EnsemV3X: a novel ensembled deep learning architecture for multi-label scene classification

PeerJ Comput Sci. 2021 May 25:7:e557. doi: 10.7717/peerj-cs.557. eCollection 2021.

Abstract

Convolutional neural network is widely used to perform the task of image classification, including pretraining, followed by fine-tuning whereby features are adapted to perform the target task, on ImageNet. ImageNet is a large database consisting of 15 million images belonging to 22,000 categories. Images collected from the Web are labeled using Amazon Mechanical Turk crowd-sourcing tool by human labelers. ImageNet is useful for transfer learning because of the sheer volume of its dataset and the number of object classes available. Transfer learning using pretrained models is useful because it helps to build computer vision models in an accurate and inexpensive manner. Models that have been pretrained on substantial datasets are used and repurposed for our requirements. Scene recognition is a widely used application of computer vision in many communities and industries, such as tourism.

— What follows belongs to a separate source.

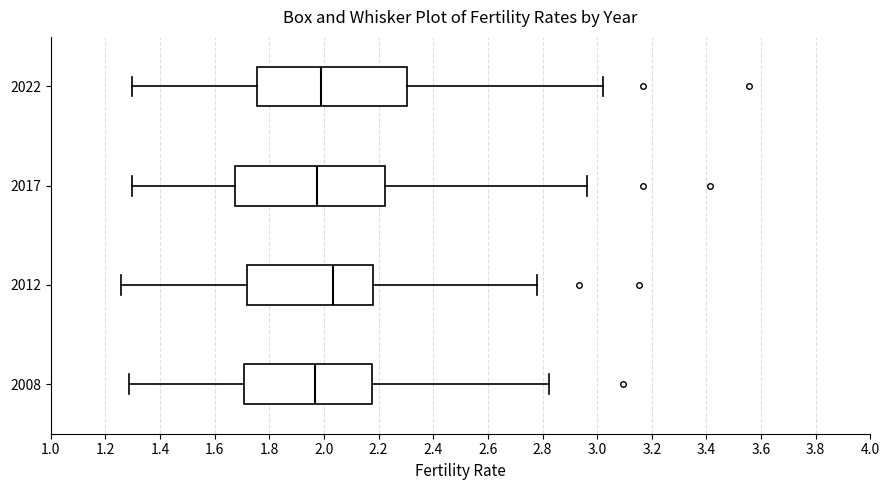

Where is the right edge of the box at y = 2008 on the x-axis? The values are not printed on the chart, so give them approximately, as read against the axis.

2.18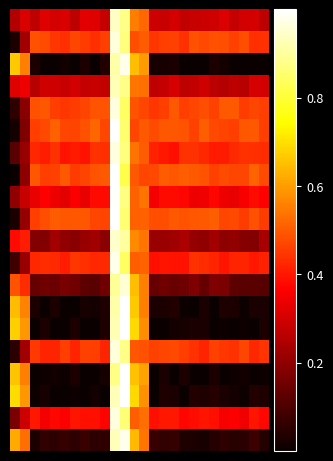

At which category does the chart reach its peak across all series?

10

This study aims to show multilabel scene classification using five architectures, namely, VGG16, VGG19, ResNet50, InceptionV3, and Xception using ImageNet weights available in the Keras library. The performance of different architectures is comprehensively compared in the study. Finally, EnsemV3X is presented in this study. The proposed model with reduced number of parameters is superior to state-of-of-the-art models Inception and Xception because it demonstrates an accuracy of 91%.

Keywords: Convolutional Neural Network (CNN); Deep learning; EnsemV3X; Image classification; Multi-label scene classification.

Grants and funding

The authors received no funding for this work.